Exercise. Where a picture shows up in the listing below, omit it and output the rest exactly.

Data below.
☆ ☆ ☆
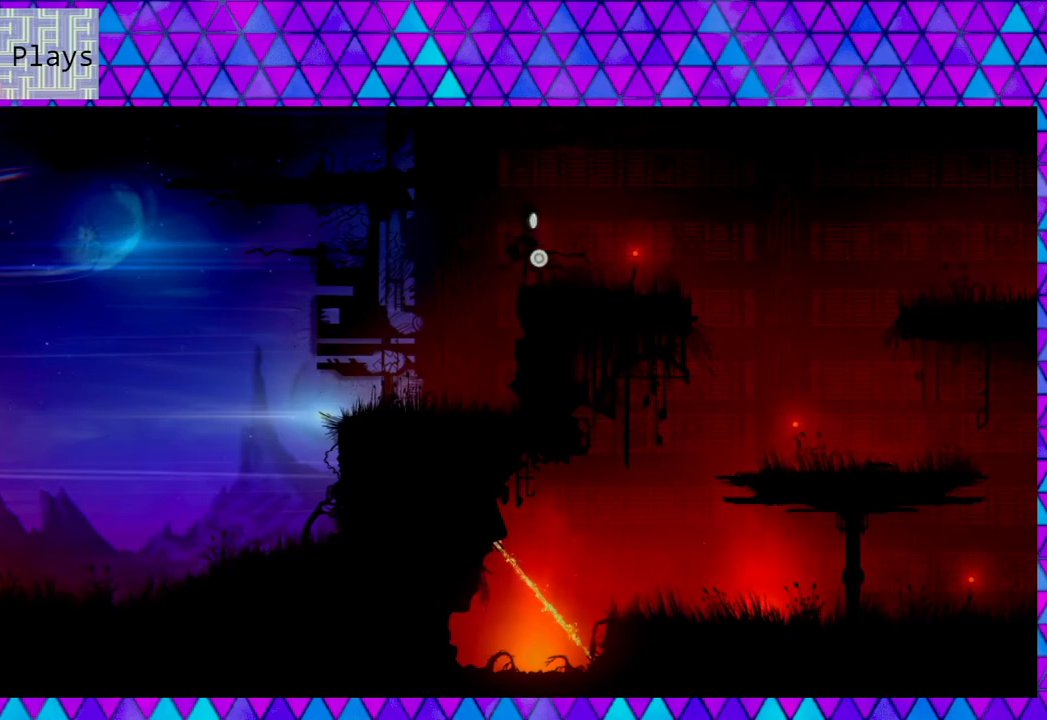
{"buttons": [], "left_stick": "right", "right_stick": "center", "events": []}
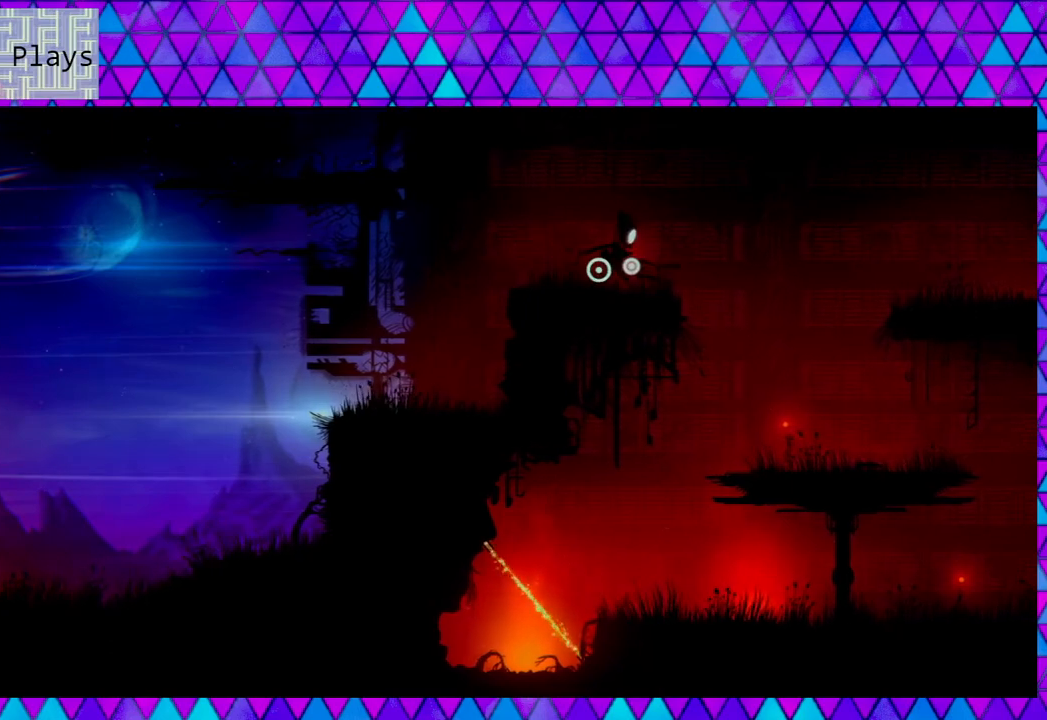
{"buttons": ["B"], "left_stick": "right", "right_stick": "center", "events": [[300, "B", "down"]]}
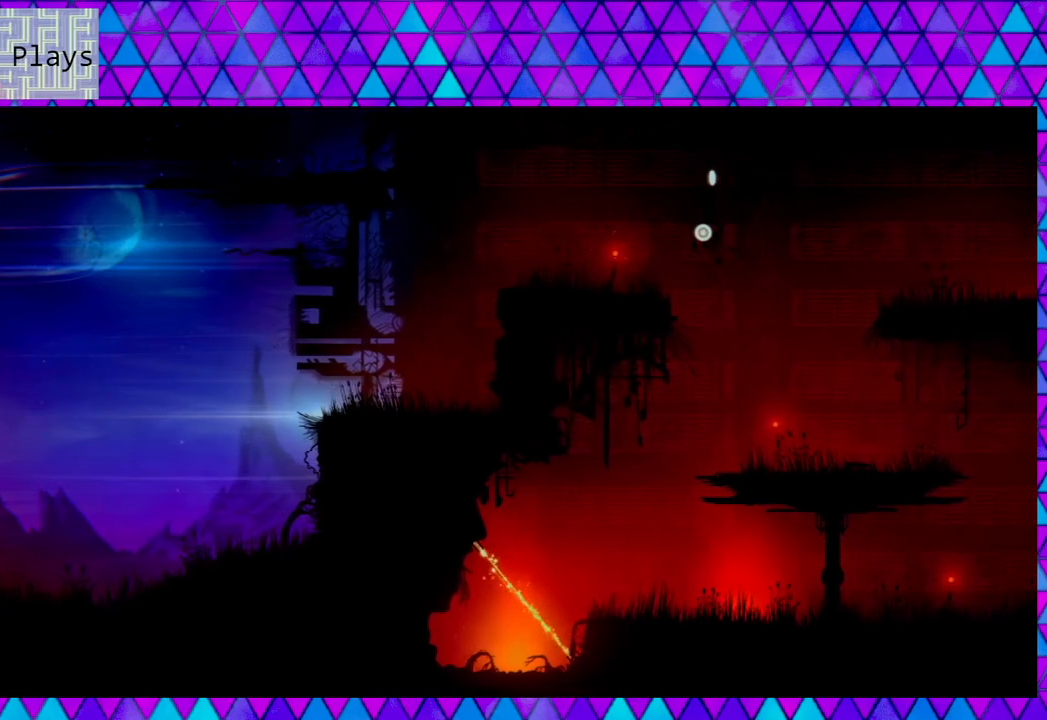
{"buttons": ["B"], "left_stick": "right", "right_stick": "center", "events": []}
☆ ☆ ☆
Solution below.
{"buttons": [], "left_stick": "right", "right_stick": "center", "events": []}
{"buttons": ["B"], "left_stick": "right", "right_stick": "center", "events": [[300, "B", "down"]]}
{"buttons": ["B"], "left_stick": "right", "right_stick": "center", "events": []}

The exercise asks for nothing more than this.